• Task: Format the items from the start through the line containing "before, during, and after your calls." as a numbered list, leaving out any blank lines.

• Dataset records:
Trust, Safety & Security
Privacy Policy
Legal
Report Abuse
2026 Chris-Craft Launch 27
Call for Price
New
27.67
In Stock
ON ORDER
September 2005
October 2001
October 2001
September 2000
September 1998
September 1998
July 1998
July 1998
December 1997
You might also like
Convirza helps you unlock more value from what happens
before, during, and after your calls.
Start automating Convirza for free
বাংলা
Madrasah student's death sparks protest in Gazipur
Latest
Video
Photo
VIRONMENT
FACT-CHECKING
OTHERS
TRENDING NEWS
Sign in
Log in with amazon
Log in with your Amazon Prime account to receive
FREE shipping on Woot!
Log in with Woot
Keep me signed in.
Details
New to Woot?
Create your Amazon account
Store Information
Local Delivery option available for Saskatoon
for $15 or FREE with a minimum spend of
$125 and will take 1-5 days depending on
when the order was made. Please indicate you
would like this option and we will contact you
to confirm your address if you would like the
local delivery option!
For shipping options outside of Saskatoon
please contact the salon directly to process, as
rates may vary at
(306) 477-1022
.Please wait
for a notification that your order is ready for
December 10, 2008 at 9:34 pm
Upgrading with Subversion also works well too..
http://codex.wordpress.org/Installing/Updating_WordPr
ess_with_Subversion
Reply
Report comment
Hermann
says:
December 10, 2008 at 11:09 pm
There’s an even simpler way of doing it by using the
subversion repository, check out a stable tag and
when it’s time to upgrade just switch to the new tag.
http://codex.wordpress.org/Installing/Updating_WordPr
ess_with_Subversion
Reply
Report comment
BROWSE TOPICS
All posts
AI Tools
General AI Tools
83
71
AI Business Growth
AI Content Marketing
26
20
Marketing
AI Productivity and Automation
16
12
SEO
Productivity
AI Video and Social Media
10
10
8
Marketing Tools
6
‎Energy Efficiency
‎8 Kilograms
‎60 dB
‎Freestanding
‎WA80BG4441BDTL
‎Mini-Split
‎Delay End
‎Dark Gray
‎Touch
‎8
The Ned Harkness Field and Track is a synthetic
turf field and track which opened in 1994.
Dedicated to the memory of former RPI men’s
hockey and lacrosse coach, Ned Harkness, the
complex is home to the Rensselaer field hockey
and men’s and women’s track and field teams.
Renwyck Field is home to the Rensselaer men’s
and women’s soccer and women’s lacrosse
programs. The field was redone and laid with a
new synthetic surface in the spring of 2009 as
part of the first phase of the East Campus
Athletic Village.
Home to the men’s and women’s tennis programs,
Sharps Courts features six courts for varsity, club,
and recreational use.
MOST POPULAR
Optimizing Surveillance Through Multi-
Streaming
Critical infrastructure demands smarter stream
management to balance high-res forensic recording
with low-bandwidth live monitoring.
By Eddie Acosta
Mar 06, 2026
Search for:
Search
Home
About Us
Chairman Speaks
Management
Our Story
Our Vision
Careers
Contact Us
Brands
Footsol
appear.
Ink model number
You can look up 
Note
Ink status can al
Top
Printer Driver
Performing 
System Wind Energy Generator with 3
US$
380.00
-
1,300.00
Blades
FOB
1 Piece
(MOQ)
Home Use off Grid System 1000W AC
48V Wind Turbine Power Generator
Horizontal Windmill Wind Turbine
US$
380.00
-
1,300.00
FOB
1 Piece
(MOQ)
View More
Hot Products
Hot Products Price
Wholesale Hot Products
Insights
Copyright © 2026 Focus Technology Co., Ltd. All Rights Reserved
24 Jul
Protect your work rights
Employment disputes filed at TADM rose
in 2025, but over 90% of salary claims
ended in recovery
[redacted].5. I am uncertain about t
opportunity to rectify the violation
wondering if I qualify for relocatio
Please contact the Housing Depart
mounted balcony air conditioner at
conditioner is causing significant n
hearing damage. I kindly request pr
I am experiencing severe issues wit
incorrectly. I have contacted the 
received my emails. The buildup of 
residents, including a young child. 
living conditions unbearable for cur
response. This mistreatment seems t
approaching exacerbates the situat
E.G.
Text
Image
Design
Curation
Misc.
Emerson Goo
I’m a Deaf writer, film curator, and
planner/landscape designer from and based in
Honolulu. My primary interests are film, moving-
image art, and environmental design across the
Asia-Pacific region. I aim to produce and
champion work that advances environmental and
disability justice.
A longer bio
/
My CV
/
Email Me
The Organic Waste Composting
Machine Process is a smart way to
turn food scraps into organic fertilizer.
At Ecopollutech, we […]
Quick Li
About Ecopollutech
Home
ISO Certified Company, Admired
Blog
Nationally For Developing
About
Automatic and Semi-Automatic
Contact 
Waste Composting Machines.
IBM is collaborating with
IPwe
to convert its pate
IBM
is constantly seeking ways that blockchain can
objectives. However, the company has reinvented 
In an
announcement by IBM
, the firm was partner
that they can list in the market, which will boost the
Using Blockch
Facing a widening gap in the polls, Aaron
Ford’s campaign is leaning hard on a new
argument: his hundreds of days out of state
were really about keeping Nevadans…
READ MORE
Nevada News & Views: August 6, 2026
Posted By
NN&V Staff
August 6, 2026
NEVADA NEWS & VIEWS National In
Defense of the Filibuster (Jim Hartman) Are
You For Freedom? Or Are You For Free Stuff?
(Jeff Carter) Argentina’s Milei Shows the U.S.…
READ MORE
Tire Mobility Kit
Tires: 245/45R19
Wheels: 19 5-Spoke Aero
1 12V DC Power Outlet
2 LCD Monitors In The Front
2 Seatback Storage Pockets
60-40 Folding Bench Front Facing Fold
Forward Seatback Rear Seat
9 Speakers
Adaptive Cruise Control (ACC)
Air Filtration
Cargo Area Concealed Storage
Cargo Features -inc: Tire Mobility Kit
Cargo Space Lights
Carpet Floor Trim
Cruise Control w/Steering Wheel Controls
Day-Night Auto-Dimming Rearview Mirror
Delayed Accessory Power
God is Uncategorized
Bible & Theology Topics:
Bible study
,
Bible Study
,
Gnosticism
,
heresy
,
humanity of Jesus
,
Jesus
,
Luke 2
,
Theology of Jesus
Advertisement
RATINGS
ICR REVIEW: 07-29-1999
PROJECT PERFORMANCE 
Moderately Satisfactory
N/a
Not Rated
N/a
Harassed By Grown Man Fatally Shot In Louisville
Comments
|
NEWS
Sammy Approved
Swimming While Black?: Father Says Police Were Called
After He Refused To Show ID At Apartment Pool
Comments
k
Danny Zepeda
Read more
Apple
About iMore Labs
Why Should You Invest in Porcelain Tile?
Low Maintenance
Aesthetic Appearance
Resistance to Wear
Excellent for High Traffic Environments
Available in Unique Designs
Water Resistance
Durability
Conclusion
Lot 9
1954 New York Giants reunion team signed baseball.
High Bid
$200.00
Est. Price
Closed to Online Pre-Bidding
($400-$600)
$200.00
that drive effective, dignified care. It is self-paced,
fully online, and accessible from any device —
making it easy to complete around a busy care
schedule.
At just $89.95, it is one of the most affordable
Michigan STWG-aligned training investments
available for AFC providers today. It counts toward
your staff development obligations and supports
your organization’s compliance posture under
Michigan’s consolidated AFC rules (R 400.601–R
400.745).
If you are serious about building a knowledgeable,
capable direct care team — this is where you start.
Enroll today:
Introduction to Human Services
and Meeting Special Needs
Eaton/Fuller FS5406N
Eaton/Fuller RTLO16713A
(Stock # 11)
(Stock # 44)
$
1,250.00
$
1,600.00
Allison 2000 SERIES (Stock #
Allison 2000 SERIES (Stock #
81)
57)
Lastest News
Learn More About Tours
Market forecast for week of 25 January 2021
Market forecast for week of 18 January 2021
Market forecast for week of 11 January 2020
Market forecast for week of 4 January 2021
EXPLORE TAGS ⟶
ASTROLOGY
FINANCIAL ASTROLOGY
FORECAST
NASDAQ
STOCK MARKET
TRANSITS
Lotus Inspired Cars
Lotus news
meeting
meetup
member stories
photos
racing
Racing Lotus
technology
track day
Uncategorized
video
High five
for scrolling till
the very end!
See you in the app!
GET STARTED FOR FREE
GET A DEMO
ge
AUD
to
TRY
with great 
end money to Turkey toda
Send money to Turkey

• Your response:
1. Trust, Safety & Security
2. Privacy Policy
3. Legal
4. Report Abuse
5. 2026 Chris-Craft Launch 27
6. Call for Price
7. New
8. 27.67
9. In Stock
10. ON ORDER
11. September 2005
12. October 2001
13. October 2001
14. September 2000
15. September 1998
16. September 1998
17. July 1998
18. July 1998
19. December 1997
20. You might also like
21. Convirza helps you unlock more value from what happens
22. before, during, and after your calls.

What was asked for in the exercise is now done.